**Testo selezionato:**
○ ○ ○ ○ ○
Immagina i palestinesi senza Hamas

Daniele Raineri

Se la piazza capisse che il gruppo di fanatici che controlla Gaza ottiene soltanto guerre e blocca ogni speranza di soluzione

Tra poche ore o tra pochi giorni, ancora non lo sappiamo, anche questa guerra tra Israele e Hamas finirà senza alcun risultato. Anche questa volta, come nei tre round di violenza precedenti nel 2008, nel 2012 e nel 2014, Hamas ha fatto molti annunci grandiosi ma non ha ottenuto nulla. Anche questa volta è chiaro il dato di fatto, non fazioso, che la posizione dei palestinesi migliorerebbe di molto se non ci fosse Hamas. “Se non ci fosse Hamas” sarebbe un slogan per tutti i movimenti e le piazze filopalestinesi. “Se non ci fosse Hamas” sarebbe anche una constatazione ovvia, dopo quattordici anni di governo di Hamas a Gaza che non hanno portato a nulla se non a quattro guerre identiche e inutili. E invece siamo qui, ad aspettare che i mediatori egiziani annuncino il cessate il fuoco. Che durerà per un po’ e poi sarà rotto da un nuovo conflitto. E così via, almeno fino a quando “se non ci fosse Hamas” non diventerà la politica della maggioranza dentro e fuori i territori palestinesi. Forse mai, quindi.
○ ○ ○ ○ ○
**Requisiti del compito:**
Secondo il testo selezionato, in quali anni si sono svolti i tre round di violenza precedenti tra Israele e Hamas?

Materiale:
○ ○ ○ ○ ○
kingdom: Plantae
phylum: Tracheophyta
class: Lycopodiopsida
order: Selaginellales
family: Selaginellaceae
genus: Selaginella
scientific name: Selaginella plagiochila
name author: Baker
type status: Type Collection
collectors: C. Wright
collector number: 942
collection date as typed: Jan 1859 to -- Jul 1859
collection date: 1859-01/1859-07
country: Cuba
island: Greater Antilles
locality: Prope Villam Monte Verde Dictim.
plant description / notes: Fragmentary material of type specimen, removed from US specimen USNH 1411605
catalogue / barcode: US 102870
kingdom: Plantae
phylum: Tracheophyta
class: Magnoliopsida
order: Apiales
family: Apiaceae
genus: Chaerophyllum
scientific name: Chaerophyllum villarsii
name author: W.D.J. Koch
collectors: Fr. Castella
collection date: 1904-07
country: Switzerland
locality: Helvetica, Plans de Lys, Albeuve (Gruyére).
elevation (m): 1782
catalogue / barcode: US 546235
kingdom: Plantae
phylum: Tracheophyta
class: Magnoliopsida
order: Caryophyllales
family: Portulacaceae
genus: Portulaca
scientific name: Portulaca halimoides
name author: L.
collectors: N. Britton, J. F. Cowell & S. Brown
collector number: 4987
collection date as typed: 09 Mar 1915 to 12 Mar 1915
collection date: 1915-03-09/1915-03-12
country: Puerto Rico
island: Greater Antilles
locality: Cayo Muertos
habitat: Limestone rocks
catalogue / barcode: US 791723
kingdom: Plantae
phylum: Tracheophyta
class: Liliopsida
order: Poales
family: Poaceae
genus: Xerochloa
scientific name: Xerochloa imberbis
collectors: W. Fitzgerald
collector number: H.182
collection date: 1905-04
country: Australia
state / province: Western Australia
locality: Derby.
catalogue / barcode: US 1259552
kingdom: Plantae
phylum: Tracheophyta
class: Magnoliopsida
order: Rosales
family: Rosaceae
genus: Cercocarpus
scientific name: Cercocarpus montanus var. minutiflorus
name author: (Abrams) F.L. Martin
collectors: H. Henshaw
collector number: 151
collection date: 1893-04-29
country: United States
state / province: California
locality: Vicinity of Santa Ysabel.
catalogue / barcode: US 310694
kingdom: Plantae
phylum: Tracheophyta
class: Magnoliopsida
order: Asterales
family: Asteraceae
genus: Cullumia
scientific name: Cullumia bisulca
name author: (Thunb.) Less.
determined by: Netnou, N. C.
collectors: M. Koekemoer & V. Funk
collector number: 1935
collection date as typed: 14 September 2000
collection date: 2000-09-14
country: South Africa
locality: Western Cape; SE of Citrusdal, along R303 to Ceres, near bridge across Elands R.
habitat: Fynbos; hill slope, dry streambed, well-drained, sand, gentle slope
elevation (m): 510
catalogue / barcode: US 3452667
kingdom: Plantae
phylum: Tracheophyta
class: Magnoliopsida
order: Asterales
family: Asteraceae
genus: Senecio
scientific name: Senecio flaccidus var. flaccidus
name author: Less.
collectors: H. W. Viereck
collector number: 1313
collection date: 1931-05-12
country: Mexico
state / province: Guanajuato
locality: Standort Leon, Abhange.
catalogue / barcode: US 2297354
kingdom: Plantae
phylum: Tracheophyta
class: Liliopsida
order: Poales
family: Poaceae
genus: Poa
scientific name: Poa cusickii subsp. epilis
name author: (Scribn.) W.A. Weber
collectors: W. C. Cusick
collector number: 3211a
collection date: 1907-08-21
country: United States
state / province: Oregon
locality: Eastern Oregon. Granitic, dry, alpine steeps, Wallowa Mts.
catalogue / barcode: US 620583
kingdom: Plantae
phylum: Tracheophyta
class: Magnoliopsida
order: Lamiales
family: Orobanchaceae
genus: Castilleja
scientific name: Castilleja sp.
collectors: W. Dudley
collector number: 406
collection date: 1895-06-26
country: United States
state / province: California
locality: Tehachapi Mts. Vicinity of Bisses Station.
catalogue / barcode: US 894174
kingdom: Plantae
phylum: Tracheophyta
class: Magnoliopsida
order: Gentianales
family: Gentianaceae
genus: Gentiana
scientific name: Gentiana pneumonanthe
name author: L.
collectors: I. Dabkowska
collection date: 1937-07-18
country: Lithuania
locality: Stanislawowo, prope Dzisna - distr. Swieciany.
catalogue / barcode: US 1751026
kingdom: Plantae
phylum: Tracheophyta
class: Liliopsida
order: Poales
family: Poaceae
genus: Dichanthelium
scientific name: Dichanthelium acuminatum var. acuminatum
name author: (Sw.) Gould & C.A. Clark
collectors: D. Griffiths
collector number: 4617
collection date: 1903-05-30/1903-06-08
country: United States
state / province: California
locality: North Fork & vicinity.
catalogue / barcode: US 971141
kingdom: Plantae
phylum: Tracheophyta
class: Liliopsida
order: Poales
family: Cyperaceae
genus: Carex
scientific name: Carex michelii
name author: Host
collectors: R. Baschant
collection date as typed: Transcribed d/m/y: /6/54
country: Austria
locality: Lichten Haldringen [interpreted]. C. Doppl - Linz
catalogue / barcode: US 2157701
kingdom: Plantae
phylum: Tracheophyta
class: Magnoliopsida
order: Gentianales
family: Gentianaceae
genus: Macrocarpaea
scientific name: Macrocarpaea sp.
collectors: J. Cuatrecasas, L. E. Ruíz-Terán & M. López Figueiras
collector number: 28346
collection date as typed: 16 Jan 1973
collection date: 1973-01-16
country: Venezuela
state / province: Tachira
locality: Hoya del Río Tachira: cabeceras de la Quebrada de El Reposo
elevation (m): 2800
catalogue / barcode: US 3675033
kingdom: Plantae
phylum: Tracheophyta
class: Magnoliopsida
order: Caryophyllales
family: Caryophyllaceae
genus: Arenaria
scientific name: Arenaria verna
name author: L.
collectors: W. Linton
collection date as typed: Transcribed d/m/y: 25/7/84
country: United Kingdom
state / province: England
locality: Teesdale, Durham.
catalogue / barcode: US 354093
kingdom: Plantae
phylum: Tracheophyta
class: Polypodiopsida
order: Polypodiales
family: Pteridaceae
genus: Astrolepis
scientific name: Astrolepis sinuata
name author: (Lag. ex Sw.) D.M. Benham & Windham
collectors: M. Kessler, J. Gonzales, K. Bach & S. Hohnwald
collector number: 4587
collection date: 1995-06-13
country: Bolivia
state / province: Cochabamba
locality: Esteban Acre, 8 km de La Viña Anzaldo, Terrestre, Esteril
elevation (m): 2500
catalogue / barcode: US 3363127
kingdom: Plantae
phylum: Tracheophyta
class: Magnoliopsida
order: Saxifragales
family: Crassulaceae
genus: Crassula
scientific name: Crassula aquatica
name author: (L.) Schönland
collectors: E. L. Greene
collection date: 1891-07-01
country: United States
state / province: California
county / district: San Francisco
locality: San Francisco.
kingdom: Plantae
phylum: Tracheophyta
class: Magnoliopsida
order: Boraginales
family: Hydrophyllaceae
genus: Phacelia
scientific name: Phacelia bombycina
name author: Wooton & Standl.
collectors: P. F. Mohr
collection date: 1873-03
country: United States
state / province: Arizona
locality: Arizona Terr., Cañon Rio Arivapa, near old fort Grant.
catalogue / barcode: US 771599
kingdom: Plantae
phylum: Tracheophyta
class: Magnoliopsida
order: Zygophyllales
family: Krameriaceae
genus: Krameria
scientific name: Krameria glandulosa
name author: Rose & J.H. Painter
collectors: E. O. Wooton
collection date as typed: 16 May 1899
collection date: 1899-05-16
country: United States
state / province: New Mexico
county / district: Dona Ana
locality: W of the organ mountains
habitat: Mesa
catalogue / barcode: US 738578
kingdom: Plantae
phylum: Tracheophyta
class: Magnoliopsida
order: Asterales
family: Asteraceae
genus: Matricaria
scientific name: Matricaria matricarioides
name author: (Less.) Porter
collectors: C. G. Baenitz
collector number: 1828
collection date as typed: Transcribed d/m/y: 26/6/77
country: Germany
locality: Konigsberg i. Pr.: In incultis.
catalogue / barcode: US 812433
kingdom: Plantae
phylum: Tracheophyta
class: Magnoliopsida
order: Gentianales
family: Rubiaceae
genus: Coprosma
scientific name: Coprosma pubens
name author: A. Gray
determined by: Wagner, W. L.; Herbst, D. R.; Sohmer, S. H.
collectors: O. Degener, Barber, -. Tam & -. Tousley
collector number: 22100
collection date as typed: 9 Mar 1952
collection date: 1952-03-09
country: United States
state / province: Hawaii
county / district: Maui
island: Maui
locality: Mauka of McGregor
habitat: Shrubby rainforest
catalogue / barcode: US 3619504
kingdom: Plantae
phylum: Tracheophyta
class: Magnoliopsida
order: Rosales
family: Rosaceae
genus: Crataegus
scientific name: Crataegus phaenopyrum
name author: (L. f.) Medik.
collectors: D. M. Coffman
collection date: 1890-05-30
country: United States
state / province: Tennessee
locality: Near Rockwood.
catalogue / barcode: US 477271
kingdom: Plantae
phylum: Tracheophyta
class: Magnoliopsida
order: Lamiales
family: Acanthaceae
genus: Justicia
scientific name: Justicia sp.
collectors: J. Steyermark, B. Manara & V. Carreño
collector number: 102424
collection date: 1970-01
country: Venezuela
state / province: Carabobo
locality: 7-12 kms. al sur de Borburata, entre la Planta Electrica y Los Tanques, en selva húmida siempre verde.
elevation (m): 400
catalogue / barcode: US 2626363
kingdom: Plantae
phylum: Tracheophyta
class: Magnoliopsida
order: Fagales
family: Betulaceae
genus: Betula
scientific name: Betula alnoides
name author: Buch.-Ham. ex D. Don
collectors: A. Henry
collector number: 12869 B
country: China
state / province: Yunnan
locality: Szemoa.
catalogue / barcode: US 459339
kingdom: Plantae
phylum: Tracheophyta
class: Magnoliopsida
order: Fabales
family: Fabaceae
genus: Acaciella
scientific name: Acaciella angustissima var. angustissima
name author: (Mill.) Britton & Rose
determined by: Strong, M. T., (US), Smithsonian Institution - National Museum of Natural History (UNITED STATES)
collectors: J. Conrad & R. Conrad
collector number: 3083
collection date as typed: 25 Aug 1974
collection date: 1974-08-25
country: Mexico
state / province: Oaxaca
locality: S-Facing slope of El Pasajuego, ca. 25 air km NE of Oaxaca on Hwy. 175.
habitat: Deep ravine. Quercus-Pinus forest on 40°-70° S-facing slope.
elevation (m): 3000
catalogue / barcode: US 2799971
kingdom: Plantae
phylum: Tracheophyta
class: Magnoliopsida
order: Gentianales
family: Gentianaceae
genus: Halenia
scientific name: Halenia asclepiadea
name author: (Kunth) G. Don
○ ○ ○ ○ ○
**Risposta:**
Nel 2008, nel 2012 e nel 2014.